Bats can fit through gaps smaller than a dime (3/8 inch). DIY exclusions almost always miss something — and missing one gap means the colony comes right back.
Tennessee protects bats during maternity season (typically May 15 – August 15). Sealing a colony in during these months kills flightless pups — and is a violation of state wildlife law.
If any of these match what you’re hearing or seeing, call us for a free inspection. We’ll confirm the species and rule out anything else before we ever quote work.
A real solution requires more than catching the animal — you have to seal the access points, repair the damage, and prevent re-entry. Here’s the process we follow for every bat job.
We walk the full exterior with binoculars, then enter the attic with proper PPE and thermal imaging. We identify the species (big brown vs. little brown vs. Mexican free-tail), estimate colony size, and locate every primary and secondary exit point.
Tennessee law (and federal Endangered Species Act for some species) prohibits exclusion during maternity season — typically May 15 to August 15. If you call during that window, we’ll inspect, plan the exclusion, and schedule the work for the legal date.
Once outside the maternity window, we install one-way exit devices on every primary exit. Bats leave at dusk to feed and physically cannot get back in. We monitor for 5–10 nights to confirm full evacuation.
After confirmed evacuation, we permanently seal every potential re-entry point — including gable vents (with hardware cloth), ridge vents, soffit gaps, chimney junctions, and pipe penetrations. Materials are color-matched.
If the colony was sizable, we remove contaminated insulation, vacuum guano with HEPA-filtered equipment, and apply an enzymatic sanitizer. We document everything with photos for your records.
Every bat exclusion comes with a written work done right the first time. If any sealed area fails, we come back and re-do it at no charge.
No upcharges, no surprise fees. Flat-rate quote up front and full insurance coverage on every exclusion.
Tennessee law protects bats during maternity season (roughly May 15 – August 15). During this window, flightless pups are in the roost. Sealing the colony out leaves the pups to die in your attic — which is illegal under state law and creates a worse problem for you. We inspect any time of year, but we schedule the exclusion outside the maternity window. We’ll be honest with you about timing.
Treat it as one. Bats are the leading source of rabies exposure in the U.S. If a bat is found in a bedroom — especially with someone sleeping, a child, or anyone unable to confirm contact — contact your county health department about post-exposure prophylaxis. Then call us to inspect for a colony. A bat in the living space almost always means a colony in the attic.

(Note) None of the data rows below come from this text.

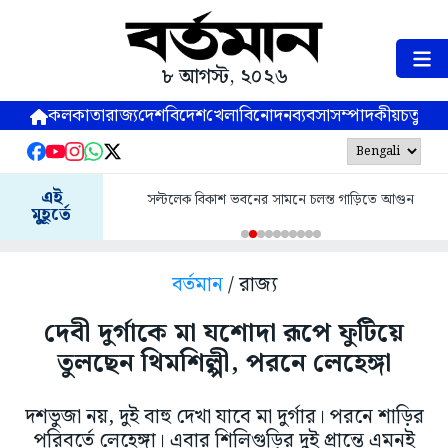
৮ আগস্ট, ২০২৬
কলকাতা
রাজ্য
দেশ
বিদেশ
খেলা
বিনোদন
ব্যবসা
সম্পাদকীয়
চতুষ্পর্ণ
এই
সল্টলেক বিকাশ ভবনের সামনে চলন্ত গাড়িতে আগুন
মুহূর্তে
বর্তমান
/ রাজ্য
দেবী দুর্গাকে মা যশোদা রূপে ফুটিয়ে
তুলছেন থিমশিল্পী, পরনে লেহেঙ্গা
দশভুজা নয়, দুই বাহু দেখা যাবে মা দুর্গার। পরনে শাড়ির
পরিবর্তে লেহেঙ্গা। এবার শিলিগুড়ির দুই প্রান্তে এমনই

It varies — every bat job is different. The price depends on roof complexity, the size of the colony, the number of access points, and whether guano remediation is needed. Bat work is also the most regulated wildlife job in Tennessee, which affects timing. We provide a flat-rate written quote after the inspection — no hourly billing, no surprises.

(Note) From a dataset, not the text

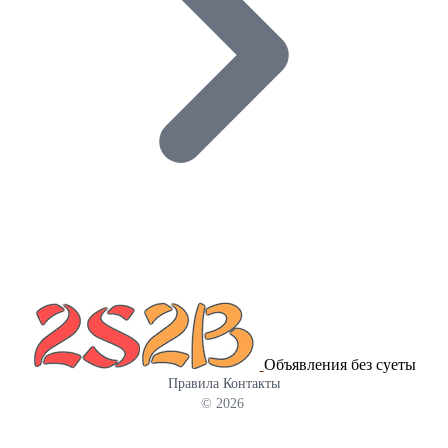
Объявления без суеты
Правила
Контакты
© 2026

It depends on volume and location. A small colony (under a dozen bats, less than a year) often produces guano that can be left in place under existing insulation. Larger or longer-established colonies typically require removal of saturated insulation, HEPA vacuuming, and enzymatic sanitization. We’ll show you what we find and give you both options.

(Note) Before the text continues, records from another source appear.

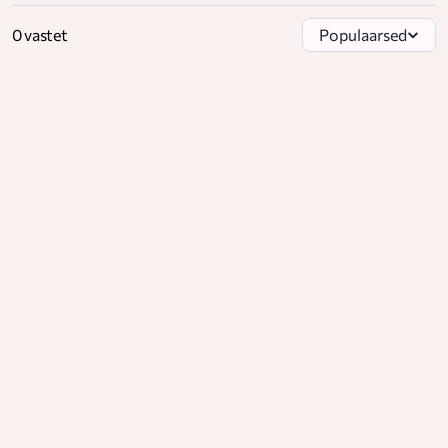
0 vastet
Populaarsed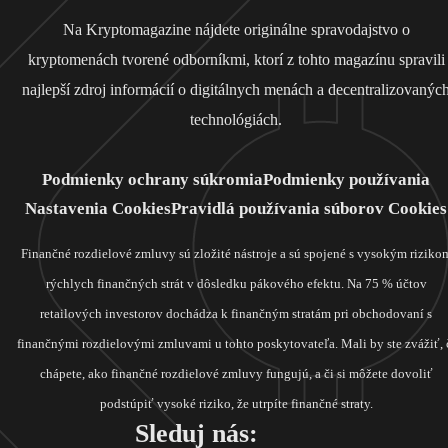
Na Kryptomagazine nájdete originálne spravodajstvo o
kryptomenách tvorené odborníkmi, ktorí z tohto magazínu spravili
najlepší zdroj informácií o digitálnych menách a decentralizovanýc
technológiách.
Podmienky ochrany súkromia
Podmienky používania
Nastavenia Cookies
Pravidlá používania súborov Cookies
Finančné rozdielové zmluvy sú zložité nástroje a sú spojené s vysokým riziko
rýchlych finančných strát v dôsledku pákového efektu. Na 75 % účtov
retailových investorov dochádza k finančným stratám pri obchodovaní s
finančnými rozdielovými zmluvami u tohto poskytovateľa. Mali by ste zvážiť, 
chápete, ako finančné rozdielové zmluvy fungujú, a či si môžete dovoliť
podstúpiť vysoké riziko, že utrpíte finančné straty.
Sleduj nás:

No. Bats are loyal to roost sites and will work hard to find any unsealed gap. That’s why we use one-way exclusion devices instead of just sealing — and why DIY exclusions usually fail. We seal after confirmed evacuation, not before.
From inspection to fully sealed: typically 2–3 weeks. The one-way devices need 5–10 nights of monitoring to confirm evacuation, then the perimeter seal happens in 1–2 days. If guano remediation is needed, add 1–2 more days.